*What to do*. Return every line from the records below that has the word "window".

*Input material*.
---

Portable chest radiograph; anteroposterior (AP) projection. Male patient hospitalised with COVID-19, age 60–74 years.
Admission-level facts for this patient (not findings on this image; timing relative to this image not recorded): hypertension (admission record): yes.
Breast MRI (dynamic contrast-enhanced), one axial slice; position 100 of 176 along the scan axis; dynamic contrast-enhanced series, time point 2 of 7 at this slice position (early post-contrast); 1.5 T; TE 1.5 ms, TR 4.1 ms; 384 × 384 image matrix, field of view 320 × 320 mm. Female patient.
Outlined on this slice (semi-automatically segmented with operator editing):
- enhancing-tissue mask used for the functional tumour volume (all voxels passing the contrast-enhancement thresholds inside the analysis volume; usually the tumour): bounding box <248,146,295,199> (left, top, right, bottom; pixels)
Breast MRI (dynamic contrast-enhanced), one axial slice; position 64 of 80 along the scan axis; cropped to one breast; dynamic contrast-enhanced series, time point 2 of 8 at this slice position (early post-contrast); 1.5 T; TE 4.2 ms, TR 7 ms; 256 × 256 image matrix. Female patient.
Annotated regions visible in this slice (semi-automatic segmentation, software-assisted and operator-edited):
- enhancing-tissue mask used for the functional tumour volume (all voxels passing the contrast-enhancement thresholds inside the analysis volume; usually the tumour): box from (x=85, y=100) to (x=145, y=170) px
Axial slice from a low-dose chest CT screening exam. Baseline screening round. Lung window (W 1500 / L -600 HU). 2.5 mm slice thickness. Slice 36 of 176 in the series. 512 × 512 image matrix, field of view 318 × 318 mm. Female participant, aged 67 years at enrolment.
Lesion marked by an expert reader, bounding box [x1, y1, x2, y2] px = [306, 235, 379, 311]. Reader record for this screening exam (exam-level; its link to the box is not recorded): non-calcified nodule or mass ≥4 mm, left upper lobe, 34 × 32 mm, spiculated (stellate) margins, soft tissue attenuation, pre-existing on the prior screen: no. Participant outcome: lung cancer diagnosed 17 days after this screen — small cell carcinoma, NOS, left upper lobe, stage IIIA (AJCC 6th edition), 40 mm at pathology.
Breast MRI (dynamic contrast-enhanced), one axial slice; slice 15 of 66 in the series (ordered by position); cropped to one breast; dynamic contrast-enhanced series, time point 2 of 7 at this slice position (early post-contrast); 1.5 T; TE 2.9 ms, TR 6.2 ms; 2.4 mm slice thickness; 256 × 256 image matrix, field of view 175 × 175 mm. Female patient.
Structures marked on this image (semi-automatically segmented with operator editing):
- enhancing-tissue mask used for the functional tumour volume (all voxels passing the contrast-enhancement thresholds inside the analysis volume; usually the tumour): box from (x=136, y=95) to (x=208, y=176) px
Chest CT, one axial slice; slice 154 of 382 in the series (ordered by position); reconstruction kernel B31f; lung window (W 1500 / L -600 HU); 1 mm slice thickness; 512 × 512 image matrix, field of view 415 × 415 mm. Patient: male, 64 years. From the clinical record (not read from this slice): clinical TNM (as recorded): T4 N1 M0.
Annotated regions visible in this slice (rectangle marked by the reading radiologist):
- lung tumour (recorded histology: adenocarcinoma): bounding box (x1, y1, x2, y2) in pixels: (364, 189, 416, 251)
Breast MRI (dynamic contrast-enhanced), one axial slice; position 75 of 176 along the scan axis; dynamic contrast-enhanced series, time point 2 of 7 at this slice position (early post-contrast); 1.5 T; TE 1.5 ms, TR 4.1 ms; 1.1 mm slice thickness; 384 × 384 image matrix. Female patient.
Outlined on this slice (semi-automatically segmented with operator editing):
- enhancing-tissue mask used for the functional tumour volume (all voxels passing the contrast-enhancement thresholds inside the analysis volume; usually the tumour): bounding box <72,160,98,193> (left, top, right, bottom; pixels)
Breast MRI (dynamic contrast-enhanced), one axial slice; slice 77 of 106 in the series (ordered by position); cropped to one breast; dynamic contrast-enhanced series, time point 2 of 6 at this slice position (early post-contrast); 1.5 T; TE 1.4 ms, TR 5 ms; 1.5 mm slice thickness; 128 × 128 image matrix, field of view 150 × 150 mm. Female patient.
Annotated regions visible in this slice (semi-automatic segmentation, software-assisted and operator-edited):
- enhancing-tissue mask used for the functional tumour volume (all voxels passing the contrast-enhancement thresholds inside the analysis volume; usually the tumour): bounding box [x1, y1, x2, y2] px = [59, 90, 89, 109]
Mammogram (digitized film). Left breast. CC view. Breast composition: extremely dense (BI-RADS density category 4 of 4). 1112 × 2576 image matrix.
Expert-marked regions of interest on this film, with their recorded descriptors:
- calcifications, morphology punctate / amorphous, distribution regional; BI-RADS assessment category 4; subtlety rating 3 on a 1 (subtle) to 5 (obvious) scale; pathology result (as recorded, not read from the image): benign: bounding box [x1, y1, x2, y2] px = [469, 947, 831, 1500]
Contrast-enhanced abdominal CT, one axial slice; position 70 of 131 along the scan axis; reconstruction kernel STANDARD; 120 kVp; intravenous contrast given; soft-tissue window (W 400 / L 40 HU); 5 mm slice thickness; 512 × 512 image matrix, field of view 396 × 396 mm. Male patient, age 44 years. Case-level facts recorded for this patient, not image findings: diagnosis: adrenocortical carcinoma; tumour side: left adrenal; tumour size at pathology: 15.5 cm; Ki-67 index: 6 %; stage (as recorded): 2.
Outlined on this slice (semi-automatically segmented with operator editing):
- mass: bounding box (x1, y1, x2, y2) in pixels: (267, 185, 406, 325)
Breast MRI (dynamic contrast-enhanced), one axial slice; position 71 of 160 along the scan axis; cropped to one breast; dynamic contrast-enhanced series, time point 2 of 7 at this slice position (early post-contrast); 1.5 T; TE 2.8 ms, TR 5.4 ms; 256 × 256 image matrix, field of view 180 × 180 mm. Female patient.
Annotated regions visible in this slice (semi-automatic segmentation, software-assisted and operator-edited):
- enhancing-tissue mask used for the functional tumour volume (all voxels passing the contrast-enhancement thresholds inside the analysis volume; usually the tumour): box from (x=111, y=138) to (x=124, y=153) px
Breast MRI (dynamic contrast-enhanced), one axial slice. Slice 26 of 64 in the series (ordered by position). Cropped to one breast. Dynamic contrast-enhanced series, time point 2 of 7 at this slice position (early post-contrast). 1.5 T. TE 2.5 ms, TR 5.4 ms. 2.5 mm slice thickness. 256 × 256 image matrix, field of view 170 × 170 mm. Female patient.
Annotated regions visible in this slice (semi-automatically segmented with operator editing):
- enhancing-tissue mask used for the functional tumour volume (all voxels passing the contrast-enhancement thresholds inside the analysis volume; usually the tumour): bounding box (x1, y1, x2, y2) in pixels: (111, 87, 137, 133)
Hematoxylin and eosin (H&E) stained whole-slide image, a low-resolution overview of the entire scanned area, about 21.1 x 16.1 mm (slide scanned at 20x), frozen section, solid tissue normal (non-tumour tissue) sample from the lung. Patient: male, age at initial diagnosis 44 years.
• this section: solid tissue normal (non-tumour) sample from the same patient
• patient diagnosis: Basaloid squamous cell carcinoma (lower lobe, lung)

---

*Result of this task*.
Axial slice from a low-dose chest CT screening exam. Baseline screening round. Lung window (W 1500 / L -600 HU). 2.5 mm slice thickness. Slice 36 of 176 in the series. 512 × 512 image matrix, field of view 318 × 318 mm. Female participant, aged 67 years at enrolment.
Chest CT, one axial slice; slice 154 of 382 in the series (ordered by position); reconstruction kernel B31f; lung window (W 1500 / L -600 HU); 1 mm slice thickness; 512 × 512 image matrix, field of view 415 × 415 mm. Patient: male, 64 years. From the clinical record (not read from this slice): clinical TNM (as recorded): T4 N1 M0.
Contrast-enhanced abdominal CT, one axial slice; position 70 of 131 along the scan axis; reconstruction kernel STANDARD; 120 kVp; intravenous contrast given; soft-tissue window (W 400 / L 40 HU); 5 mm slice thickness; 512 × 512 image matrix, field of view 396 × 396 mm. Male patient, age 44 years. Case-level facts recorded for this patient, not image findings: diagnosis: adrenocortical carcinoma; tumour side: left adrenal; tumour size at pathology: 15.5 cm; Ki-67 index: 6 %; stage (as recorded): 2.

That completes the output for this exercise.